Your task:
From the first line to the last, transcribe the data exactly and skip the pictures.
-- Opening Marker --
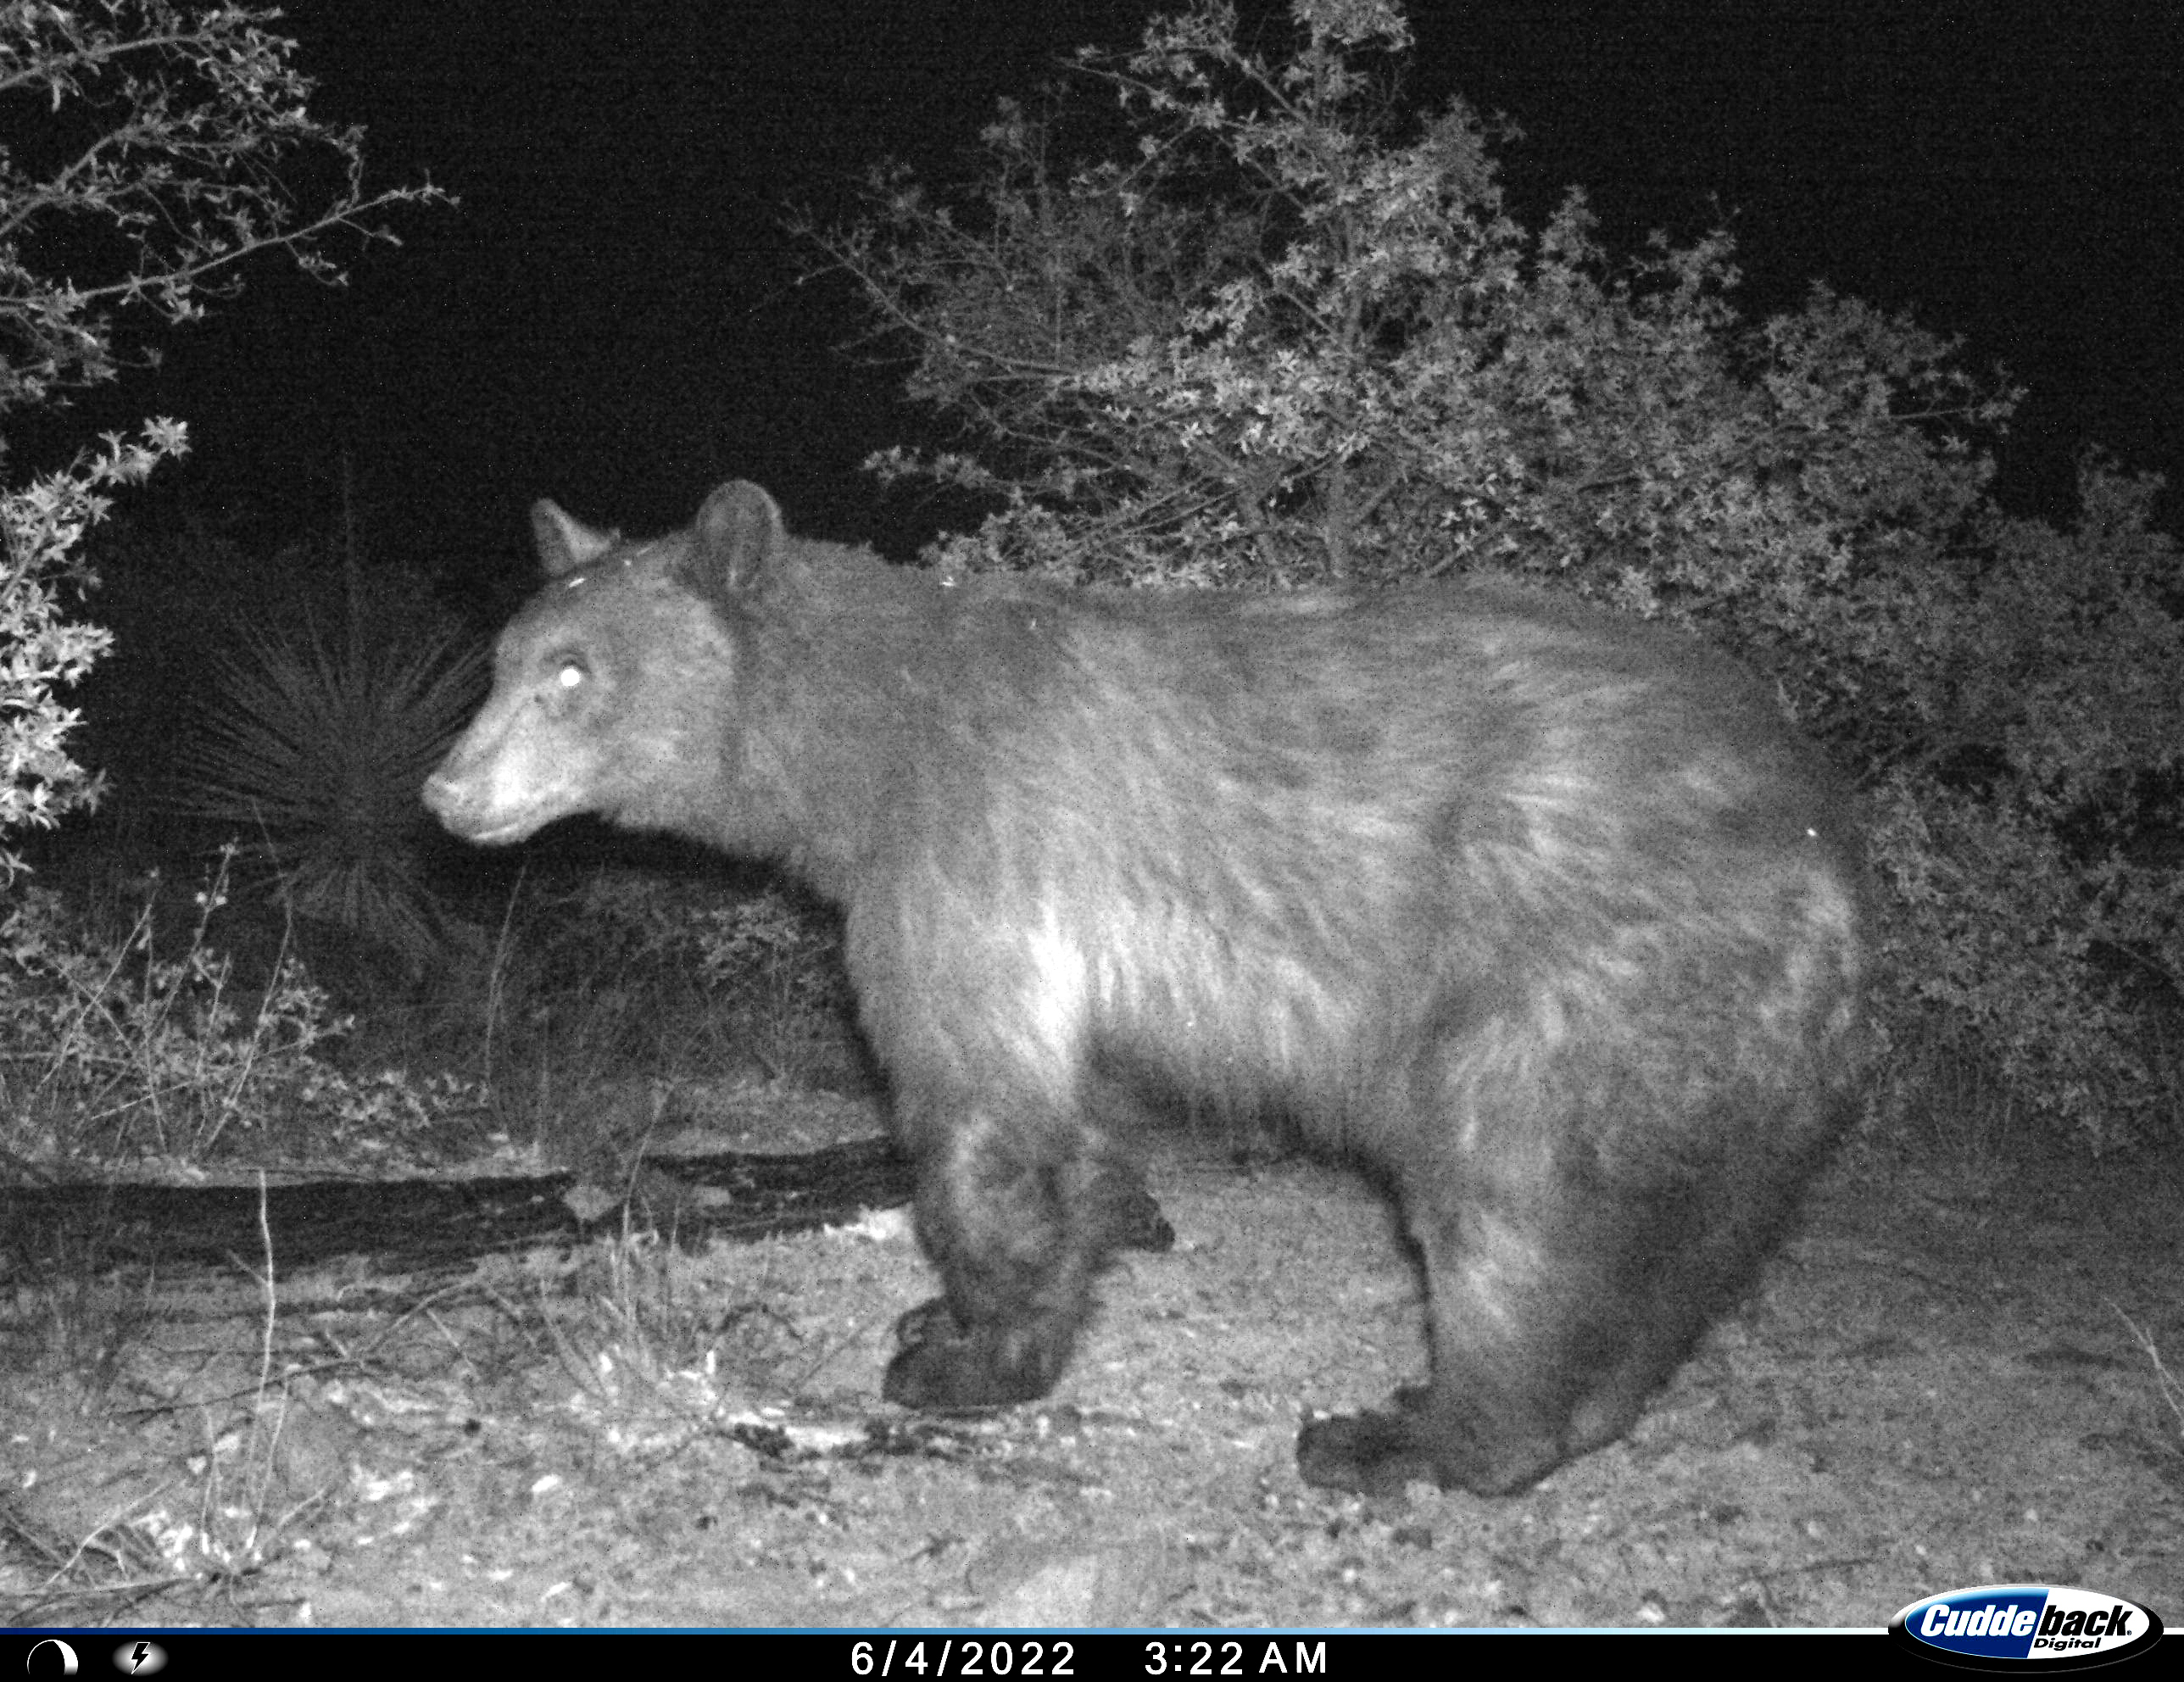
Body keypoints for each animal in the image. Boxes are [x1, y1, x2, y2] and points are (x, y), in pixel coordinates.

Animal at [424, 479, 1871, 1496]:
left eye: (574, 674)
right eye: (502, 661)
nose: (446, 790)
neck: (865, 743)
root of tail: (1833, 867)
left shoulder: (967, 851)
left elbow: (978, 1107)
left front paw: (964, 1358)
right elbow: (1076, 1115)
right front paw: (1017, 1280)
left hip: (1579, 986)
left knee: (1517, 1210)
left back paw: (1409, 1436)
-- Closing Marker --
Response area:
Body keypoints for each animal in the image. Boxes are [x1, y1, x2, y2] and points are (x, y), in pixel coordinates.

Animal at [424, 479, 1871, 1496]:
left eye: (574, 674)
right eye: (502, 661)
nose: (446, 790)
neck: (865, 743)
root of tail: (1833, 867)
left shoulder: (967, 851)
left elbow: (978, 1107)
left front paw: (964, 1358)
right elbow: (1076, 1115)
right front paw: (1017, 1280)
left hip: (1579, 986)
left knee: (1517, 1210)
left back paw: (1409, 1436)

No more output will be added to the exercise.